- SET PROBLEM -
Return every line of the listing below verbatim, from the first entry to the last, without altering, omitting, or reordering anything.
________________________________________
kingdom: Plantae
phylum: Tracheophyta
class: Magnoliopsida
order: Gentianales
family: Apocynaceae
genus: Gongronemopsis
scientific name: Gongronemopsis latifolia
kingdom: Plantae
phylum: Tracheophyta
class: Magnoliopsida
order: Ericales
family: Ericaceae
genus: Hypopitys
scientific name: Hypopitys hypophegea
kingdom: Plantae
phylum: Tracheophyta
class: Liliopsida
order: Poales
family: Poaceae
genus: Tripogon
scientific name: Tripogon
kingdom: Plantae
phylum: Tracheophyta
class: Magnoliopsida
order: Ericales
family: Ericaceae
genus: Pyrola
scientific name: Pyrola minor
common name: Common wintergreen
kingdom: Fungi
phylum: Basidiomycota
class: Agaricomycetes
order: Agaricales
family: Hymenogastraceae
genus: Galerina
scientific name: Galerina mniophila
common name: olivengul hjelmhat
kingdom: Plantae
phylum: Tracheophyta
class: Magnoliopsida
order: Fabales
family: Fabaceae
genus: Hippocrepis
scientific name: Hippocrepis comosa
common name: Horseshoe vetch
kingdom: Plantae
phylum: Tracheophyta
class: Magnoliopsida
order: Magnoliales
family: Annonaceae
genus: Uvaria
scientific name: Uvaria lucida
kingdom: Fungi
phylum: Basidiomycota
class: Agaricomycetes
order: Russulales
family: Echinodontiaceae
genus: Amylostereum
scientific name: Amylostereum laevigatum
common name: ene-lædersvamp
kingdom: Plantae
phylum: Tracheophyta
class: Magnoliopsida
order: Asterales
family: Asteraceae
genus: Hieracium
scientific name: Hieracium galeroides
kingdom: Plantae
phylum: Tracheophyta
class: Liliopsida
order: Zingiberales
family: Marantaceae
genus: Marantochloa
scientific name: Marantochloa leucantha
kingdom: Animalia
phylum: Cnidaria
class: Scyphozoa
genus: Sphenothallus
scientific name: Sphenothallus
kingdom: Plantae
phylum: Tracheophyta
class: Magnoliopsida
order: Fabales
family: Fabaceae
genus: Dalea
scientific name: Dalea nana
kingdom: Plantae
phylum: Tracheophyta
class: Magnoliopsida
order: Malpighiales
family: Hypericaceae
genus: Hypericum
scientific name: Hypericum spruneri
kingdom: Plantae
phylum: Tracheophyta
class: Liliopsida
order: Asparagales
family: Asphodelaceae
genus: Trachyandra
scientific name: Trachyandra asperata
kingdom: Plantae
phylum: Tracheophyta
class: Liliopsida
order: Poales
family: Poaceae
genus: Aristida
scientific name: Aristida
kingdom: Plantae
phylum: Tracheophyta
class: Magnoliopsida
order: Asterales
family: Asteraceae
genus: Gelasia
________________________________________
- TASK RESULT -
kingdom: Plantae
phylum: Tracheophyta
class: Magnoliopsida
order: Gentianales
family: Apocynaceae
genus: Gongronemopsis
scientific name: Gongronemopsis latifolia
kingdom: Plantae
phylum: Tracheophyta
class: Magnoliopsida
order: Ericales
family: Ericaceae
genus: Hypopitys
scientific name: Hypopitys hypophegea
kingdom: Plantae
phylum: Tracheophyta
class: Liliopsida
order: Poales
family: Poaceae
genus: Tripogon
scientific name: Tripogon
kingdom: Plantae
phylum: Tracheophyta
class: Magnoliopsida
order: Ericales
family: Ericaceae
genus: Pyrola
scientific name: Pyrola minor
common name: Common wintergreen
kingdom: Fungi
phylum: Basidiomycota
class: Agaricomycetes
order: Agaricales
family: Hymenogastraceae
genus: Galerina
scientific name: Galerina mniophila
common name: olivengul hjelmhat
kingdom: Plantae
phylum: Tracheophyta
class: Magnoliopsida
order: Fabales
family: Fabaceae
genus: Hippocrepis
scientific name: Hippocrepis comosa
common name: Horseshoe vetch
kingdom: Plantae
phylum: Tracheophyta
class: Magnoliopsida
order: Magnoliales
family: Annonaceae
genus: Uvaria
scientific name: Uvaria lucida
kingdom: Fungi
phylum: Basidiomycota
class: Agaricomycetes
order: Russulales
family: Echinodontiaceae
genus: Amylostereum
scientific name: Amylostereum laevigatum
common name: ene-lædersvamp
kingdom: Plantae
phylum: Tracheophyta
class: Magnoliopsida
order: Asterales
family: Asteraceae
genus: Hieracium
scientific name: Hieracium galeroides
kingdom: Plantae
phylum: Tracheophyta
class: Liliopsida
order: Zingiberales
family: Marantaceae
genus: Marantochloa
scientific name: Marantochloa leucantha
kingdom: Animalia
phylum: Cnidaria
class: Scyphozoa
genus: Sphenothallus
scientific name: Sphenothallus
kingdom: Plantae
phylum: Tracheophyta
class: Magnoliopsida
order: Fabales
family: Fabaceae
genus: Dalea
scientific name: Dalea nana
kingdom: Plantae
phylum: Tracheophyta
class: Magnoliopsida
order: Malpighiales
family: Hypericaceae
genus: Hypericum
scientific name: Hypericum spruneri
kingdom: Plantae
phylum: Tracheophyta
class: Liliopsida
order: Asparagales
family: Asphodelaceae
genus: Trachyandra
scientific name: Trachyandra asperata
kingdom: Plantae
phylum: Tracheophyta
class: Liliopsida
order: Poales
family: Poaceae
genus: Aristida
scientific name: Aristida
kingdom: Plantae
phylum: Tracheophyta
class: Magnoliopsida
order: Asterales
family: Asteraceae
genus: Gelasia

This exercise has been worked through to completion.